Forbes' Daniel Lyons calls bloggers lynch mob. Bloggers light torches.

Forbes published a controversial article by Daniel Lyons entitled Attack of the Blogs. It opens with “Web logs are the prized platform of an online lynch mob spouting liberty but spewing lies, libel and invective.” Since it is the talk of the town today, what to make of it?

Steve Rubel thinks it is a soon-to-be maligned and unbalanced story. Look at the comments on his post and you will see that he is not alone.
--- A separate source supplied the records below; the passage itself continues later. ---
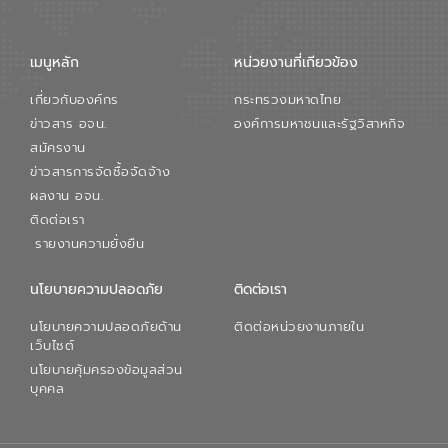
จัดการน้ำยุคใหม่ต้องมุ่งเน้นความคุ้มค่า
ตลอดระบบ โดยการนำน้ำบำบัดกลับมาใช้ใหม่
จะช่วยลดการพึ่งพาน้ำธรรมชาติและสร้าง
เมนูหลัก
หน่วยงานที่เกียวข้อง
สมดุลทางเศรษฐกิจและสิ่งแวดล้อมได้อย่าง
เป็นรูปธรรม ความร่วมมือระหว่างภาครัฐและ
เกี่ยวกับองค์กร
กระทรวงมหาดไทย
ภาคเอกชนในครั้งนี้ นับเป็นก้าวสำคัญของ
องค์การจัดการน้ำเสีย (อจน.) ในการร่วมวาง
ข่าวสาร อจน.
องค์การมหาชนและรัฐวิสาหกิจ
รากฐานโครงสร้างพื้นฐานด้านน้ำของ
สมัครงาน
ประเทศ เพื่อยกระดับประสิทธิภาพการใช้
ข่าวสารการจัดซื้อจัดจ้าง
ทรัพยากรน้ำให้เกิดประโยชน์สูงสุดและเป็นไป
ผลงาน อจน.
ตามมาตรฐานสากล
ติดต่อเรา
รายงานความยั่งยืน
นโยบายความปลอดภัย
ติดต่อเรา
นโยบายความปลอดภัยด้าน
ติดต่อหน่วยงานภายใน
เว็บไซต์
นโยบายคุ้มครองข้อมูลส่วน
บุคคล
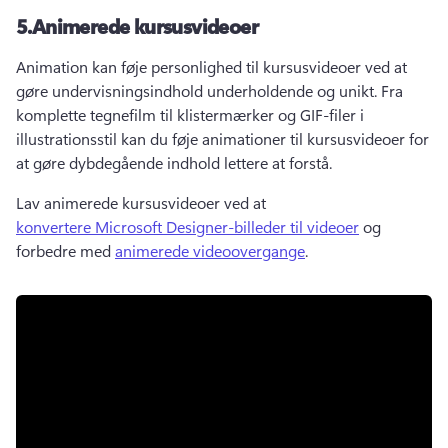
5.
Animerede kursusvideoer
Animation kan føje personlighed til kursusvideoer ved at 
gøre undervisningsindhold underholdende og unikt. 
Fra 
komplette tegnefilm til klistermærker og GIF-filer i 
illustrationsstil kan du føje animationer til kursusvideoer for 
at gøre dybdegående indhold lettere at forstå. 
Lav animerede kursusvideoer ved at 
konvertere Microsoft Designer-billeder til videoer
 og 
forbedre med 
animerede videoovergange
. 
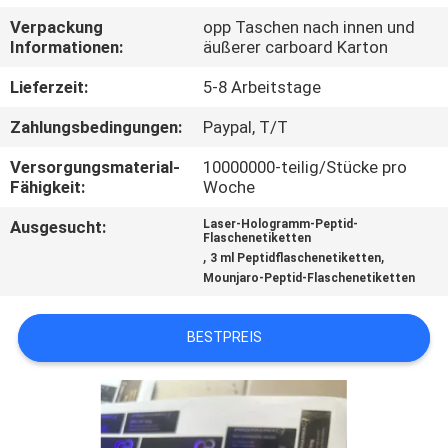
Verpackung
opp Taschen nach innen und
TRETEN
Informationen:
äußerer carboard Karton
SIE
Lieferzeit:
5-8 Arbeitstage
MIT
Zahlungsbedingungen:
Paypal, T/T
UNS
Versorgungsmaterial-
10000000-teilig/Stücke pro
IN
Fähigkeit:
Woche
VERBINDUNG
Ausgesucht:
Laser-Hologramm-Peptid-
Flaschenetiketten
,
,
3 ml Peptidflaschenetiketten
NACHRICHTEN
Mounjaro-Peptid-Flaschenetiketten
FÄLLE
BESTPREIS
SITEMAP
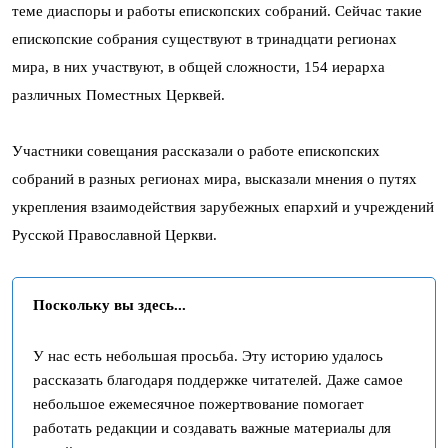
теме диаспоры и работы епископских собраний. Сейчас такие
епископские собрания существуют в тринадцати регионах
мира, в них участвуют, в общей сложности, 154 иерарха
различных Поместных Церквей.
Участники совещания рассказали о работе епископских
собраний в разных регионах мира, высказали мнения о путях
укрепления взаимодействия зарубежных епархий и учреждений
Русской Православной Церкви.
Поскольку вы здесь...
У нас есть небольшая просьба. Эту историю удалось
рассказать благодаря поддержке читателей. Даже самое
небольшое ежемесячное пожертвование помогает
работать редакции и создавать важные материалы для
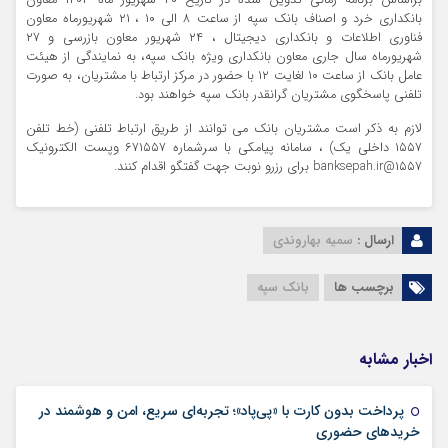
بانکداری خرد و اصناف بانک سپه از ساعت ۸ الی ۱۰ ، ۲۱ شهریور‌ماه معاون
فناوری اطلاعات و بانکداری دیجیتال ، ۲۴ شهریور معاون بازرسی و ۲۷
شهریورماه سال جاری معاون بانکداری ویژه بانک سپه، به نمایندگی از هیئت
عامل بانک از ساعت ۱۰ لغایت ۱۲ با حضور در مرکز ارتباط با مشتریان، به صورت
تلفنی پاسخگوی مشتریان گرانقدر بانک سپه خواهند بود.
لازم به ذکر است مشتریان بانک می توانند از طریق ارتباط تلفنی (خط تلفن
۱۵۵۷ داخلی یک) ، سامانه پیامکی با سرشماره ۶۷۱۵۵۷ وپست الکترونیک
۱۵۵۷@banksepah.ir برای رزرو نوبت جهت گفتگو اقدام کنند.
ارسال :
سمیه بهاروندی
برچسب ها
بانک سپه
اخبار مشابه
پرداخت بدون کارت با «پی‌پاد»؛ تجربه‌ای سریع، امن و هوشمند در
۱۴ مرداد ۱۴۰۵
خریدهای حضوری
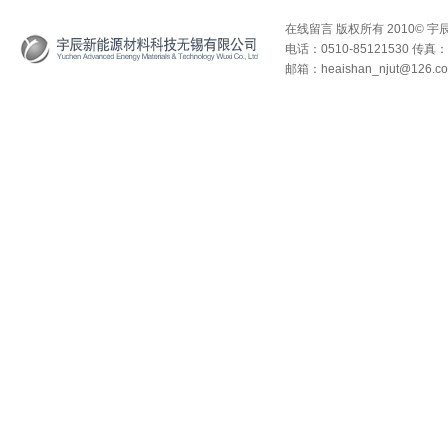
在线留言
版权所有 2010© 
电话：0510-85121530 传真：0
邮箱：heaishan_njut@126.c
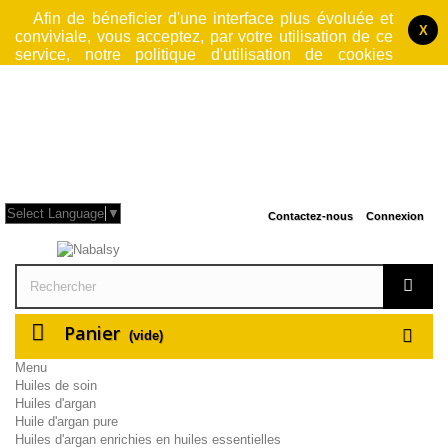
Afin de béneficier d'une interface plus évoluée et
X
conviviale, vous acceptez, par votre utilisation de ce
service, notre politique d'utilisation de cookies
jusqu'à fermeture du logiciel par lequel vous accedez
à notre site. Cette operation rend le site web
également plus sécurisé et performant et rendra donc
votre navigation plus rapide.
L'utilisation faite ici
des cookies n'est en aucun cas à but publicitaire
.
Pour plus d'information, consulter nos
Conditions Générales d'Utilisation
.
Select Language
▼
Contactez-nous
Connexion
Panier
(vide)
Menu
Huiles de soin
Huiles d'argan
Huile d'argan pure
Huiles d'argan enrichies en huiles essentielles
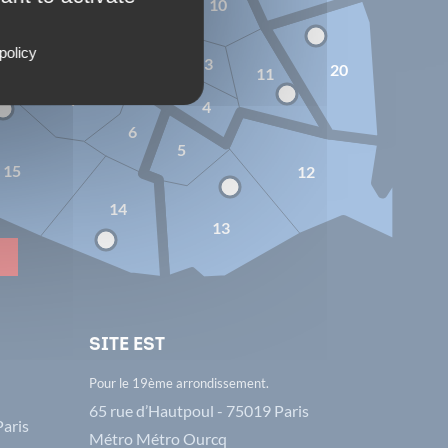
9
10
8
2
policy
3
1
20
11
7
4
6
5
15
12
14
13
Site Est
Pour le 19ème arrondissement.
65 rue d’Hautpoul - 75019 Paris
Paris
Métro Métro Ourcq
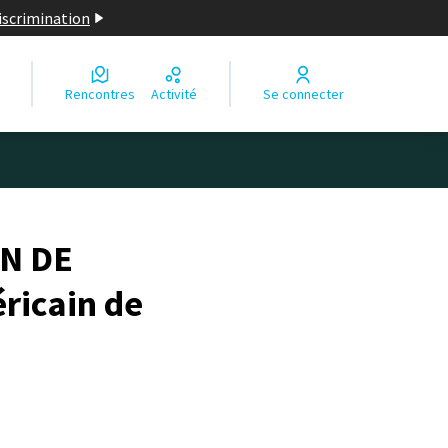
discrimination
Rencontres
Activité
Se connecter
ON DE
ricain de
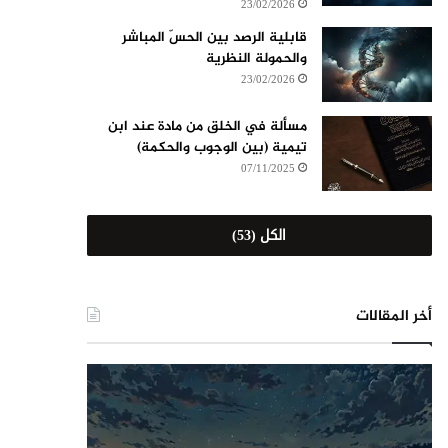
23/02/2026
قابلية الرصد بين الحسّ المباشر
والحمولة النظرية
23/02/2026
مسألة في الخلق من مادة عند ابن
تيمية (بين الوجوب والحكمة)
07/11/2025
الكل (53)
أخر المقالات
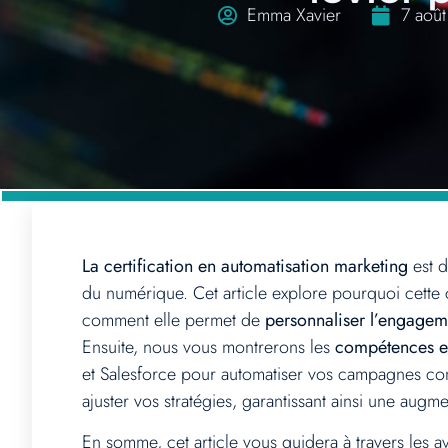
Emma Xavier
7 aoû
La certification en automatisation marketing
est d
du numérique. Cet article explore pourquoi cette
comment elle permet de
personnaliser l’engageme
Ensuite, nous vous montrerons les
compétences es
et Salesforce pour automatiser vos campagnes com
ajuster vos stratégies, garantissant ainsi une aug
En somme, cet article vous guidera à travers les a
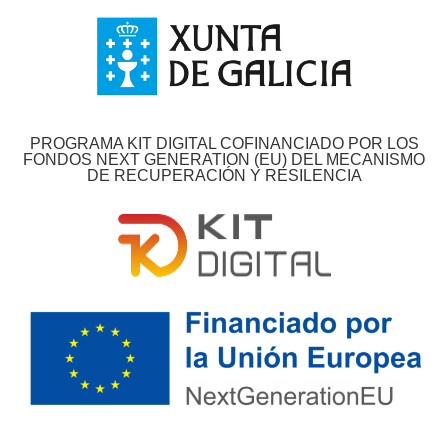
PROGRAMA KIT DIGITAL COFINANCIADO POR LOS
FONDOS NEXT GENERATION (EU) DEL MECANISMO
DE RECUPERACIÓN Y RESILENCIA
Because I am a contrarian too, I preferred Dave Taylor’s post on the subject. He presents good arguments for his case. He concludes with:

“There are so, so many positive articles and books being published about blogging, some of which are just as one-sided in the other direction, entreating even the most illiterate of business owners to quickly jump into the blogging world lest their competitors get there first, that blogging itself "reinvents business" and so on, that perhaps articles like "Attack of the Blogs" are needed just to achieve some sort of balance.”

So before jumping on the Lyons' bashing bandwagon, let’s think whether that would cast us with the bloodthirsty lynch mob decried in his (cheap-shot type of) article.

3 comments:

Alice Marshall said...

The problem with Lyon's article was not so much that it was hysterical, although it was certainly that, the problem was that the advice he offered companies was spectacularly bad.

Any company who permits themselves to be guided by this will get into big trouble.

Dave Taylor said...

Sorry, Alice, I don't really agree with your analysis of Lyons' article. I'm not an apologist for a badly written piece, but there's a lot that he says that I believe - and plenty of other folk agree - are wrong with the blogosphere, or at least pitfalls in the blogging community, certainly topics that newbie business bloggers need to know about.

Joël Céré said...

The advice was bad and the piece was pure sensationalism. But nonetheless, he puts the finger on some real issues (better articulated by Dave Taylor). I have some problems about painting blogs as the panacea for curing all corporate ailments. I have some issues too with casting the world with the evil media corporations on one side and the righteous, truth seeker bloggers on the other. There is a lot of wrong happening on the blogosphere (and right of course) and it is surprising to see how few bloggers spend time really analysing what is going on. Are there too many vested interests already? Beware "la pensee unique" (one school of thoughts only).